──────── Provided data ────────

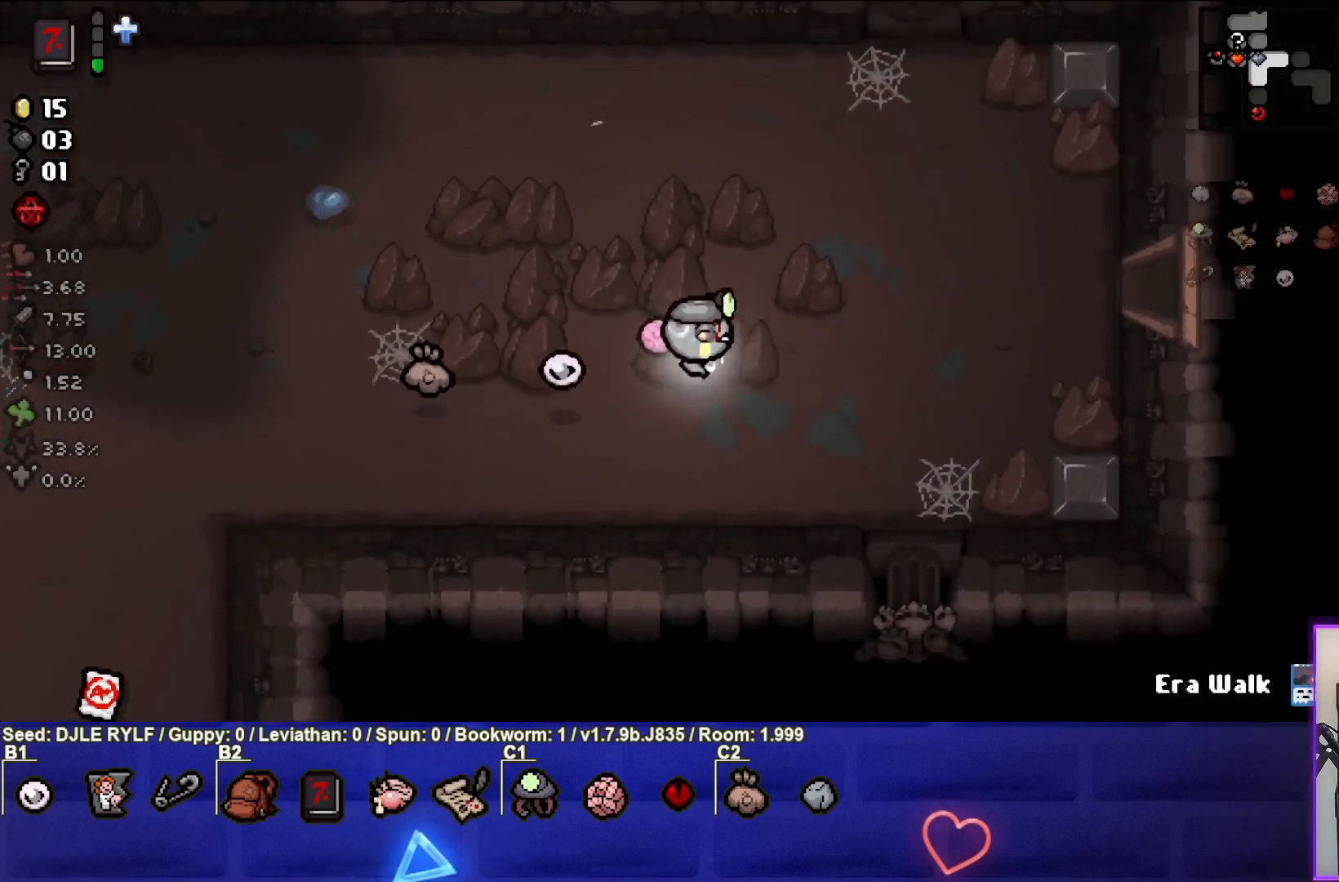
{"buttons": [], "left_stick": "right", "right_stick": "center", "events": []}
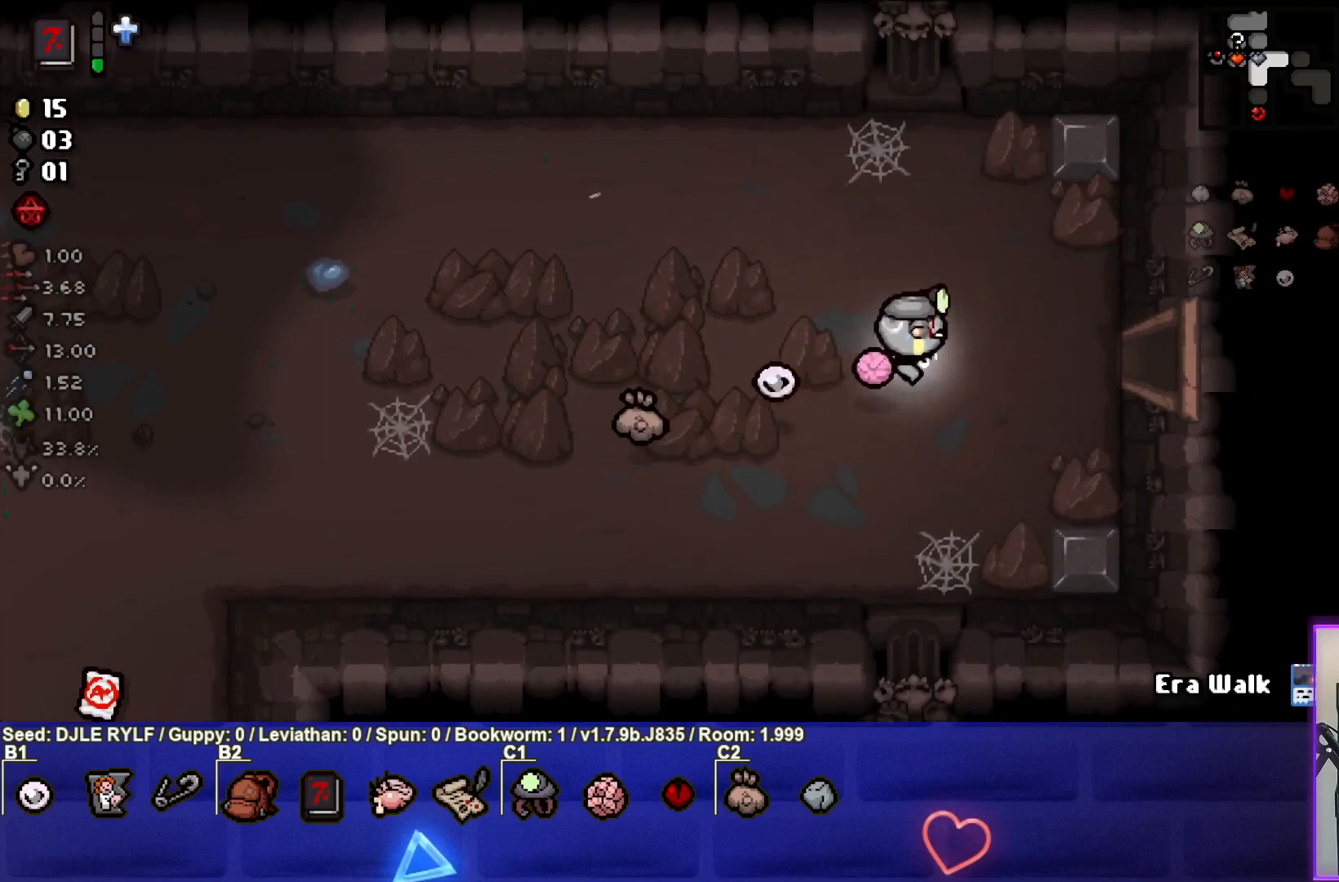
{"buttons": [], "left_stick": "right", "right_stick": "center", "events": []}
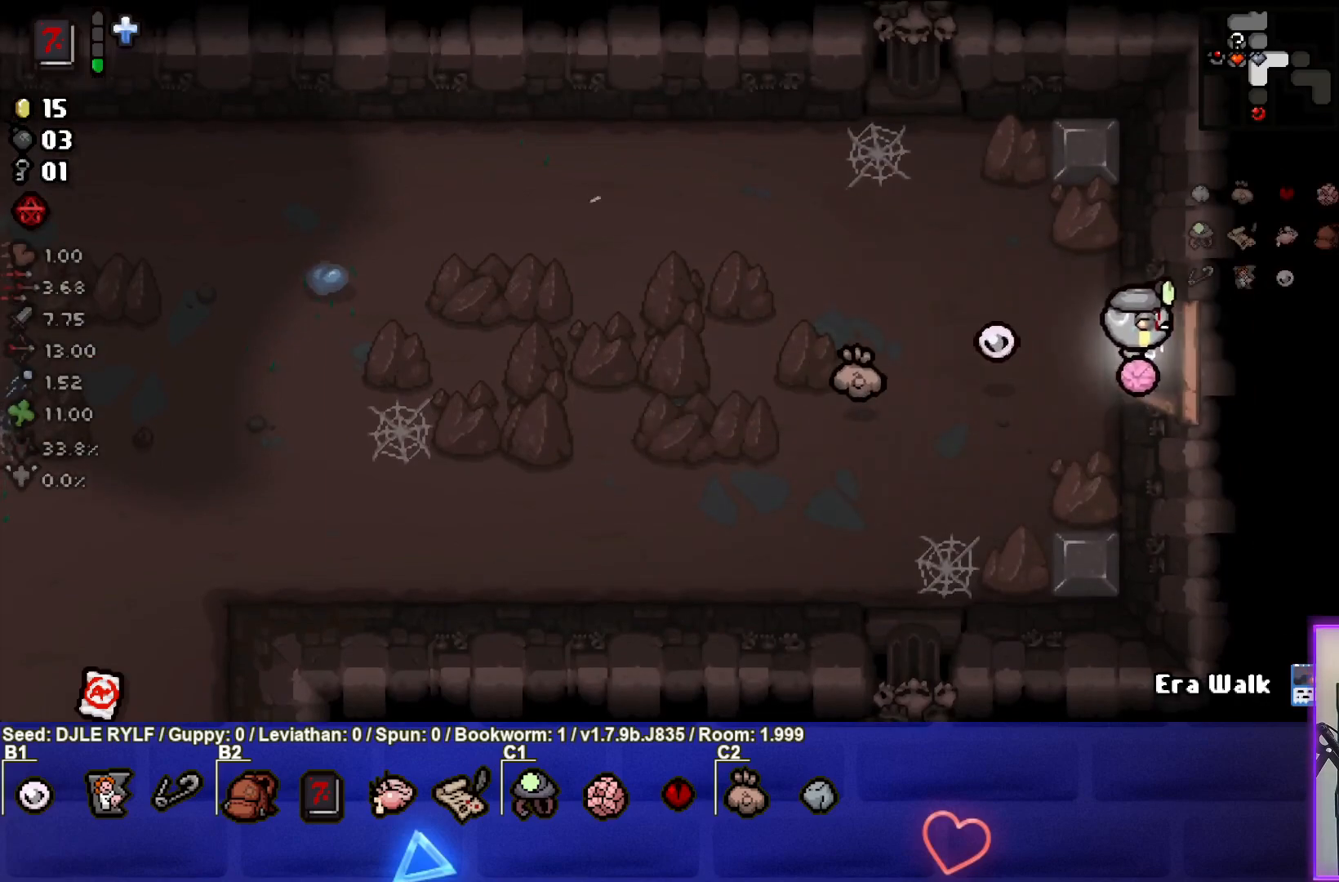
{"buttons": [], "left_stick": "center", "right_stick": "right", "events": [[200, "left_stick", "center"], [317, "right_stick", "right"]]}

────────

_Assigned task_. Set down the data above word for word, leaving every picture out.

_Written answer_.
{"buttons": [], "left_stick": "right", "right_stick": "center", "events": []}
{"buttons": [], "left_stick": "right", "right_stick": "center", "events": []}
{"buttons": [], "left_stick": "center", "right_stick": "right", "events": [[200, "left_stick", "center"], [317, "right_stick", "right"]]}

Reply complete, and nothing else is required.